Few examples in this regard include –

  • Analysis of the historic sales numbers helps to determine if the housing market is strong or weak, or poised to rebound. Based on that, the banks can decide to lower the interest rate of housing loans or invest in re-development projects.
  • Analytics provides insights into internal or external frauds and provides trends and patterns to prevent repetitive frauds from happening in the future.
  • Banks also usually assess the factors which lead to default payments on loans and come up with innovative approaches to help mitigate the risk.
  • Bank also analyse geographical locations, socio-economic conditions, regional stability, weather data along with the integrity of the locations overall infrastructure to determine if it is apt to offer insurance in that particular market. 
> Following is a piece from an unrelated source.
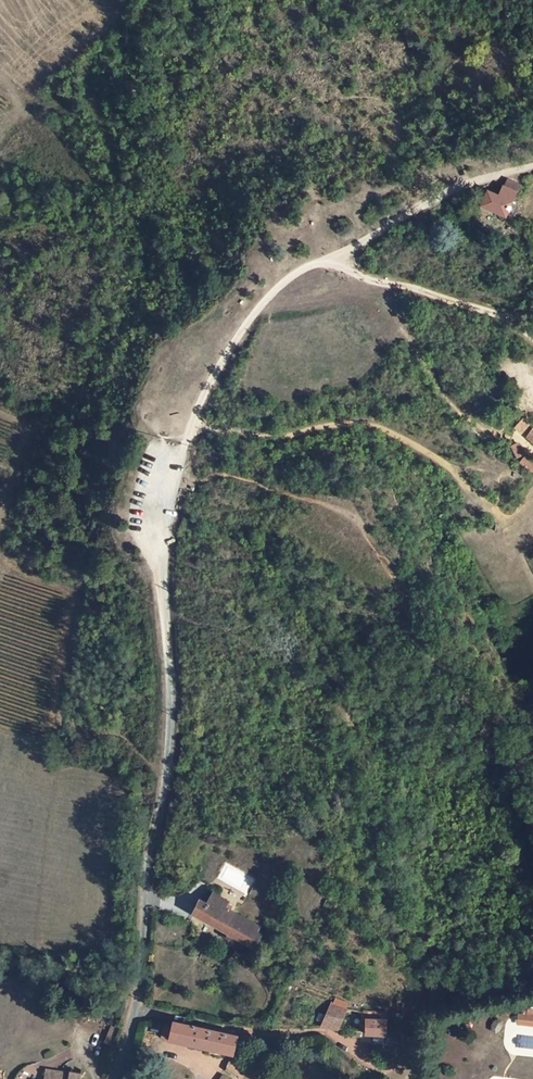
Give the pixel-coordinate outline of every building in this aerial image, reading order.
[(490,191),(483,207),(508,218),(522,186),(511,181),(503,197),(490,191)] [(511,448),(517,458),(525,453),(520,443),(511,448)] [(532,472),(532,458),(527,454),(521,464),(532,472)] [(235,893),(218,884),(212,896),(203,891),(195,907),(231,925),(228,929),(235,932),(237,928),(257,938),(263,924),(259,922),(262,917),(231,900),(235,893)] [(341,1000),(329,998),(323,1017),(337,1018),(341,1000)] [(389,1003),(366,1002),(365,1008),(369,1008),(368,1023),(381,1025),(388,1025),(389,1003)] [(532,1007),(520,1006),(520,1016),(532,1016),(532,1007)] [(166,1016),(163,1029),(211,1041),(210,1046),(226,1049),(227,1046),(233,1047),(235,1028),(175,1014),(174,1019),(166,1016)] [(118,1028),(104,1023),(97,1041),(111,1046),(118,1028)] [(46,1064),(43,1078),(80,1078),(82,1069),(46,1064)] [(224,1066),(216,1078),(232,1078),(235,1072),(224,1066)]
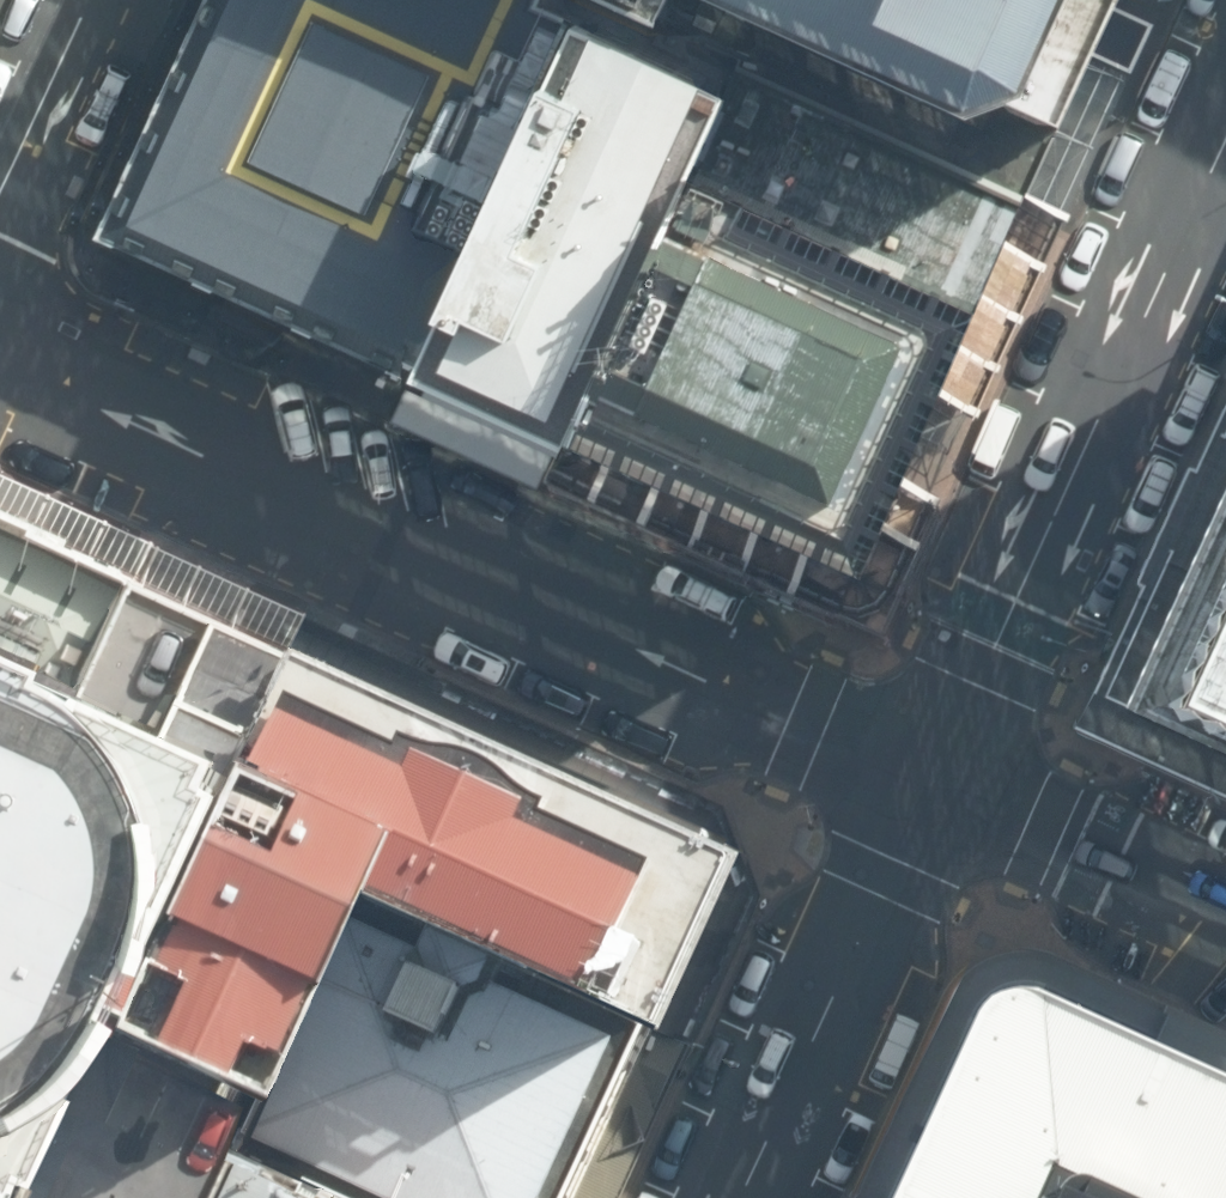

Credit Tracking and Loyalty

Business analytics provides banks with the most updated information on their customers’ earnings, spending trends, and profitability. It provides information on customer loyalty. Banks utilise this information for retaining high-value and VIP customers. Analytics is being used to sell specific products or provide discounted offers or loyalty points to retain such customers. It helps them identify customers with consistent low credit scores who may default on loans or be potential candidates to terminate their accounts in near future.

Internal Performance Tracking 

Banks are using analytical data to measure employee and overall business performance. Such data is collated across several departments, branches, and locations. This helps in setting organisational and employee level goals and identify potential areas for training and R&D.

Real-time Reporting 

Using animated techniques, charts, graphs, and GUI tools, real-time and dynamic reports can be built which provide the end-to-end view for the executive management. With analytics and visualisation, it is easier for the stakeholders get quick access to real-time information such as the number of loans sanctioned in a quarter, the list of defaulters or NPA accounts per region, profitability numbers of a particular region, etc. and take faster business decisions.

Regulatory Compliance

Compliance Regulators often require banks to aggregate data that is present across several systems, applications, databases, and multiple lines of business. Violations of these requirements have a high penalty and huge impact on the reputation of the bank in the market. Business analytics is helping banks to create effective compliance reports and perform regulatory tests. More so, it is helping the banks to reduce the overall cost of meeting regulatory requirements.

Several large banks in the United States have used business analytics to advantage. Analytics has been an instrumental area for Capital One, which has grown earnings per share by more than 20% each year since it went public in 1994, and has become the third-largest provider of credit cards in the US. Citi, for its part, is experimenting with new ways of offering commercial customers transactional data aggregated from its global customer base.

Data and analytics are fast becoming a huge differentiator for the banks. It is helping them drive business growth, better monitor the risk behaviors, and to reduce costs across the business.